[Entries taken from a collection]
====
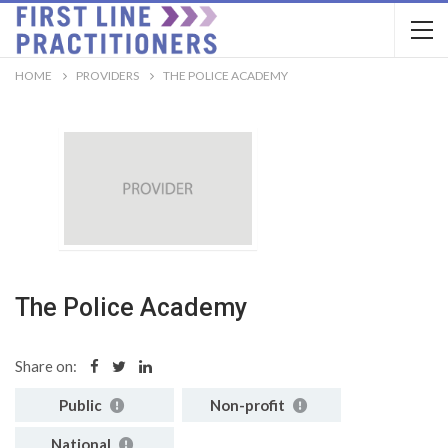
HOME
PROVIDERS
THE POLICE ACADEMY
The Police Academy
Share on:
Public
Non-profit
National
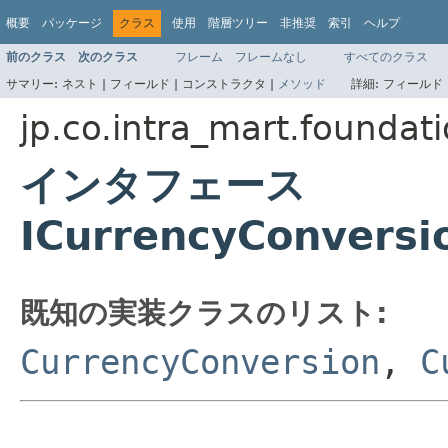
概要
パッケージ
クラス
使用
階層ツリー
非推奨
索引
ヘルプ
前のクラス
次のクラス
フレーム
フレームなし
すべてのクラス
サマリー:
ネスト |
フィールド |
コンストラクタ |
メソッド
詳細:
フィールド 
jp.co.intra_mart.foundat
インタフェース
ICurrencyConversi
既知の実装クラスのリスト:
CurrencyConversion
,
C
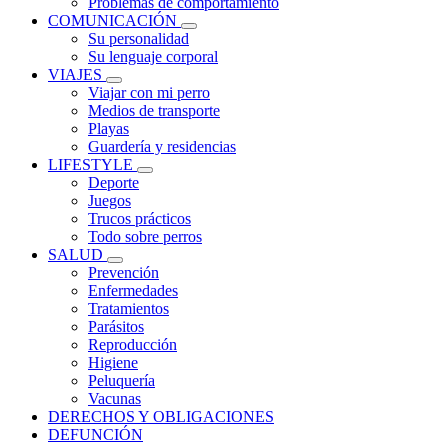
Problemas de comportamiento
COMUNICACIÓN
Su personalidad
Su lenguaje corporal
VIAJES
Viajar con mi perro
Medios de transporte
Playas
Guardería y residencias
LIFESTYLE
Deporte
Juegos
Trucos prácticos
Todo sobre perros
SALUD
Prevención
Enfermedades
Tratamientos
Parásitos
Reproducción
Higiene
Peluquería
Vacunas
DERECHOS Y OBLIGACIONES
DEFUNCIÓN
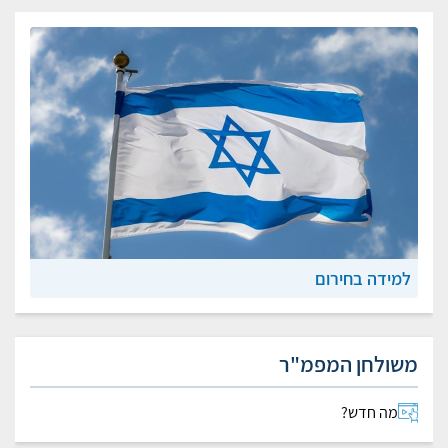
למידה בחירום
משולחן המפמ"ר
מה חדש?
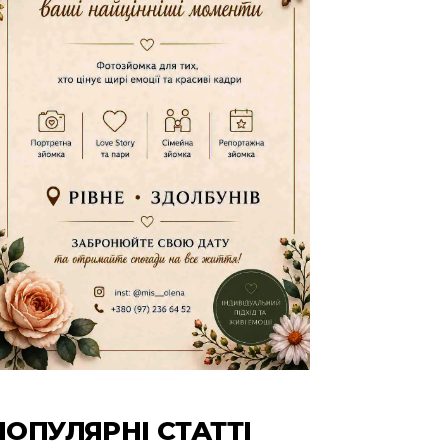
ПОПУЛЯРНІ СТАТТІ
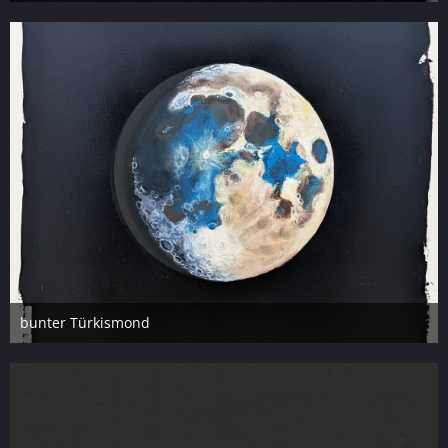
2. Oktober 2023
6
bunter Türkismond
2. Oktober 2023
4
====
Request
Please set the records down again exactly as written. The pictures should not be included.

Expected answer
HOME
PROVIDERS
THE POLICE ACADEMY
The Police Academy
Share on:
Public
Non-profit
National
概要
パッケージ
クラス
使用
階層ツリー
非推奨
索引
ヘルプ
前のクラス
次のクラス
フレーム
フレームなし
すべてのクラス
サマリー:
ネスト |
フィールド |
コンストラクタ |
メソッド
詳細:
フィールド 
jp.co.intra_mart.foundat
インタフェース
ICurrencyConversi
既知の実装クラスのリスト:
CurrencyConversion
,
C
Problemas de comportamiento
COMUNICACIÓN
Su personalidad
Su lenguaje corporal
VIAJES
Viajar con mi perro
Medios de transporte
Playas
Guardería y residencias
LIFESTYLE
Deporte
Juegos
Trucos prácticos
Todo sobre perros
SALUD
Prevención
Enfermedades
Tratamientos
Parásitos
Reproducción
Higiene
Peluquería
Vacunas
DERECHOS Y OBLIGACIONES
DEFUNCIÓN
למידה בחירום
משולחן המפמ"ר
מה חדש?
ПОПУЛЯРНІ СТАТТІ
2. Oktober 2023
6
bunter Türkismond
2. Oktober 2023
4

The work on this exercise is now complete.